O Ministério das Mulheres e a Comissão de Direitos Humanos da Câmara dos Deputados acompanharam nesta sexta-feira (31) o terceiro dia de reconhecimento dos corpos no Instituto Médico Legal (IML), no Rio de Janeiro. Familiares das vítimas da megaoperação nos complexos da Penha e do Alemão, na Zona Norte, enfrentam a dolorosa tarefa de identificação e liberação dos entes queridos. A ação policial resultou em 117 mortes de suspeitos e quatro policiais, segundo a Polícia Civil.
Na porta do IML, o presidente da comissão, deputado federal Reimont (PT), juntamente com os deputados Jandira Feghali (PCdoB) e pastor Henrique Vieira (PSOL), prestaram apoio às famílias e cobraram celeridade no processo. Reimont informou que foi solicitada ao Supremo Tribunal Federal (STF) uma tutela de urgência para acelerar o processo e garantir uma perícia externa e independente, buscando esclarecer as circunstâncias das mortes.
“A nossa preocupação também é em relação àquilo que depois vai ser o relatório final”, explicou Reimont, ressaltando a importância de detalhar as lesões encontradas nos corpos. “Nesse relatório precisa constar que tem dedo decepado, tem pessoas estranguladas, com seus dedos cortados, qual é o projétil e qual é o tipo de morte, para não ser somente aquilo que vem na declaração de óbito”.

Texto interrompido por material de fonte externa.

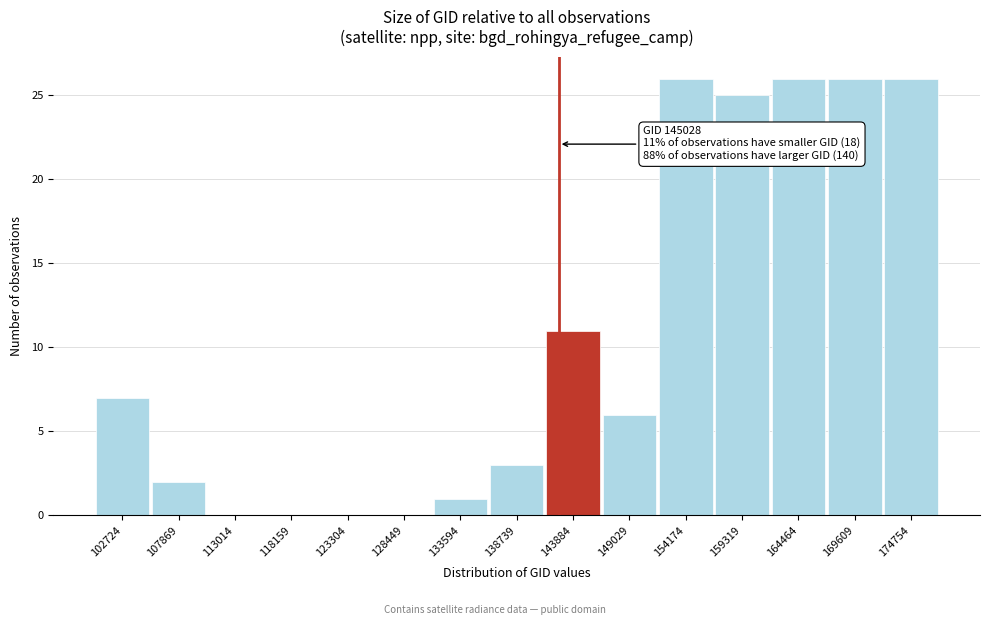

Reading right to left, transcribe all the data shown in this chart.

174754=26	169609=26	164464=26	159319=25	154174=26	149029=6	143884=11	138739=3	133594=1	128449=0	123304=0	118159=0	113014=0	107869=2	102724=7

O deputado Henrique Vieira complementou, enfatizando a necessidade de um tratamento mais humanizado com os familiares e a urgência de uma perícia externa. “É muito importante acelerar e humanizar os processos. Uma outra preocupação que nós temos é que à medida que os corpos são liberados e não chega ou não é feita uma perícia que não é daqui, isso nos preocupa”, disse.
A deputada Jandira Feghali destacou o sofrimento das famílias, muitas das quais aguardam a liberação dos corpos desde quarta-feira (29). “As pessoas querem ver, confirmar, viver esse processo. Então, a gente fez muita pressão por essa celeridade”, afirmou. Ela ainda criticou a demora na apresentação de fotografias para identificação, relatando que algumas famílias estão dormindo na rua por não terem condições de retornar para suas cidades.
Os deputados denunciaram a presença de adolescentes entre os mortos, incluindo um jovem de 14 anos de Queimados e outro de 17 anos de Cabo Frio. Jandira Feghali enfatizou que mesmo que houvesse envolvimento em atividades ilícitas, a idade dos jovens não justifica o tratamento letal. “A mídia está dizendo que é tudo bandido, tudo traficante, mas há uma família de Cabo Frio que perdeu um adolescente de 17 anos”, lamentou.
A ministra interina do Ministério das Mulheres, Eutália Barbosa, também esteve presente no IML, reforçando a preocupação do Governo Federal com o bem-estar dos familiares e a agilidade na liberação dos corpos. “O meu papel aqui, junto com as outras ministras, é a preocupação com as famílias”, disse ela. A ministra anunciou que o governo federal está à disposição para prestar apoio e assistência durante o acompanhamento do caso.
Enquanto isso, a Polícia Civil informou que todos os corpos já foram periciados e que 99 já foram identificados. Dos identificados, 42 possuíam mandados de prisão pendentes e 78 apresentavam extenso histórico criminal. O Governo Federal anunciou o envio de 20 peritos criminais da Polícia Federal para reforçar os trabalhos de segurança pública no Rio de Janeiro.